Ma è proprio “gentile” chi si dà al “jeffing”? Corsera Salute, 6.7.25, p. 51

L’estate è la stagione più problematica dei giornali, impegnati a riempire le pagine con qualsiasi contenuto, pur di raggiungere quel 30% di testo che consente di buttarci dentro non oltre il 70% di pubblicità ammesso a certe condizioni. E spesso non basta parlare del caldo o dell’esodo o fare traino nascosto a qualche ristoratore, negoziante, cineasta o Proloco, e si è costretti a riciclare, magari fingendo di dire cose originali. Ecco dunque l’inserto “Salute” del “Corriere” di ieri, domenica 6 luglio, che oltre alle raccomandazioni sui cibi sani e proteici e su come prevenire l’artrite, lancia una grande novità per noi podisti, “Il Jeffing. Rivoluzione gentile del jogging”.
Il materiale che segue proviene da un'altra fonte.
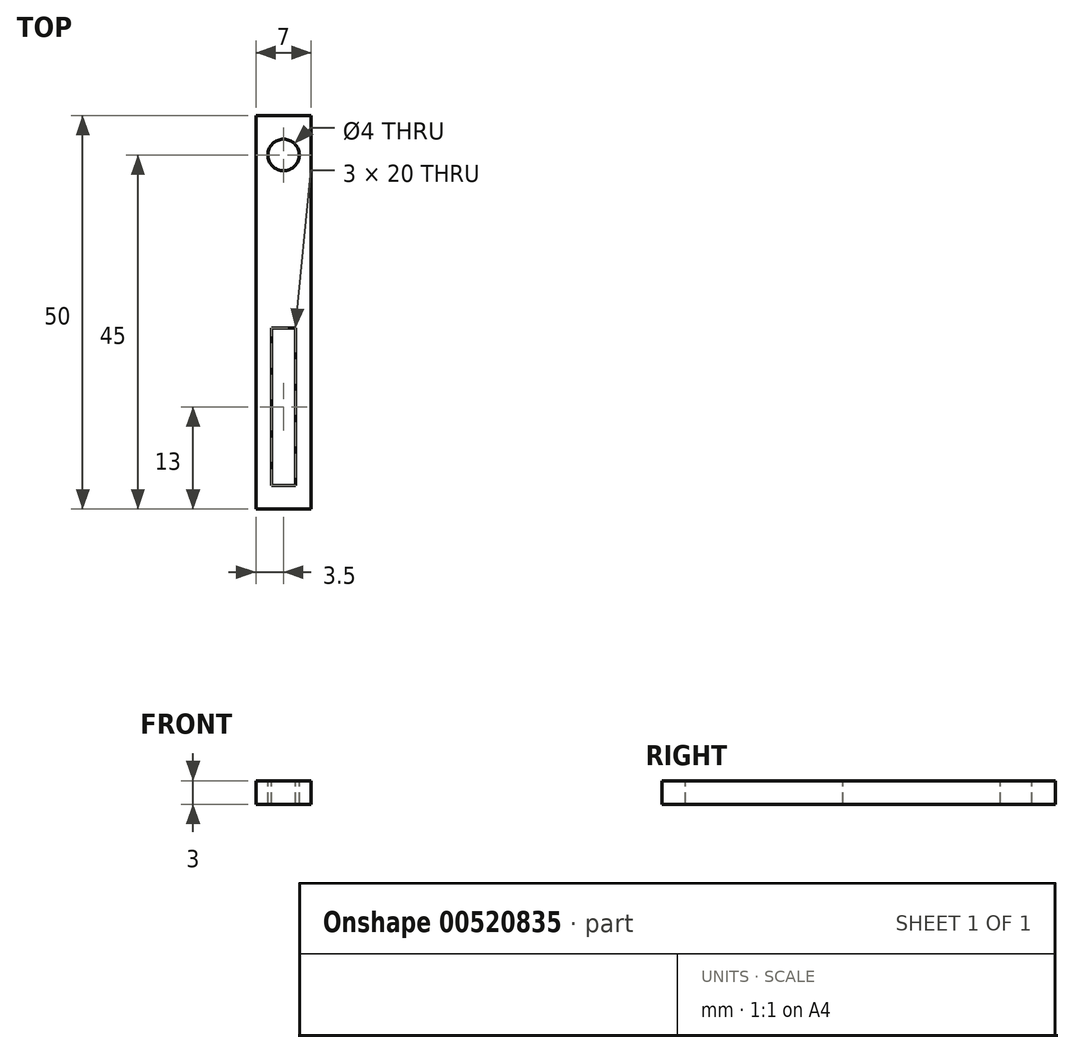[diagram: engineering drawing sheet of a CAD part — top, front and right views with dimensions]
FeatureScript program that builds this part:
annotation { "Feature Type Name" : "Feature", "Feature Type Description" : "" }
export const myFeature = defineFeature(function(context is Context, id is Id, definition is map)
    precondition{}
    {
        {
            var Q0;
            Q0=qCreatedBy(makeId("Top.planeOp"),FACE);
            var sketch = newSketch(context, id + "F0", { "sketchPlane" : qUnion([Q0])});
            skLineSegment(sketch, "E0.bottom", {"start": v(0, 0) * mm, "end": v(7, 0) * mm});
            skLineSegment(sketch, "E0.top", {"start": v(0, 50) * mm, "end": v(7, 50) * mm});
            skLineSegment(sketch, "E0.left", {"start": v(0, 0) * mm, "end": v(0, 50) * mm});
            skLineSegment(sketch, "E0.right", {"start": v(7, 0) * mm, "end": v(7, 50) * mm});
            skSolve(sketch);
        }
        {
            var Q0;
            Q0 = qSketchRegion(id + "F0", true);
            extrude(context, id + "F1", {"entities" : qUnion([Q0]), "depth" : 3 * mm, "offsetDistance" : 25 * mm});
        }
        {
            var Q0;
            Q0=makeQuery(id+"F1.opExtrude","CAP_FACE",FACE,{"disambiguationData":[OSD([sQuery(id+"F0.wireOp",EDGE,"E0.bottom"),sQuery(id+"F0.wireOp",EDGE,"E0.top"),sQuery(id+"F0.wireOp",EDGE,"E0.left"),sQuery(id+"F0.wireOp",EDGE,"E0.right")])],"isStart":false});
            var sketch = newSketch(context, id + "F2", { "sketchPlane" : qUnion([Q0])});
            skLineSegment(sketch, "E1.bottom", {"start": v(2, 23) * mm, "end": v(5, 23) * mm});
            skLineSegment(sketch, "E1.top", {"start": v(2, 3) * mm, "end": v(5, 3) * mm});
            skLineSegment(sketch, "E1.left", {"start": v(2, 23) * mm, "end": v(2, 3) * mm});
            skLineSegment(sketch, "E1.right", {"start": v(5, 23) * mm, "end": v(5, 3) * mm});
            skCircle(sketch, "E2", {"center": v(3.5, 45) * mm, "radius": 2 * mm});
            skPoint(sketch, "E2.centerSnap0", {"position": v(3.5, 50) * mm});
            skSolve(sketch);
        }
        {
            var Q0;
            Q0 = qSketchRegion(id + "F2", true);
            extrude(context, id + "F3", {"entities" : qUnion([Q0]), "operationType" : NewBodyOperationType.REMOVE, "endBound" : BoundingType.THROUGH_ALL, "oppositeDirection" : true, "depth" : 25 * mm, "offsetDistance" : 25 * mm});
        }
    });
L’autrice è nientemeno che Anna Fregonara, che compie gli anni il giorno di Sant’Ambrogio (quest’anno saranno 55), laureata a Milano in Lettere con 108, avvenente nutrizionista bionda, titolare del blog duevoltesano, e da qualche anno firma fissa del Corriere e delle edizioni Cairo. E per di più, anzi soprattutto (dal nostro punto di vista), si dichiara “maratoneta” (tesserata per l’Atletica Lambro, il sito Fidal le attribuisce 5:15 alla maratona di Firenze del 2024, e 2.28 alla mezza di Milano del marzo scorso). Dunque, il meglio della competenza teorica e pratica.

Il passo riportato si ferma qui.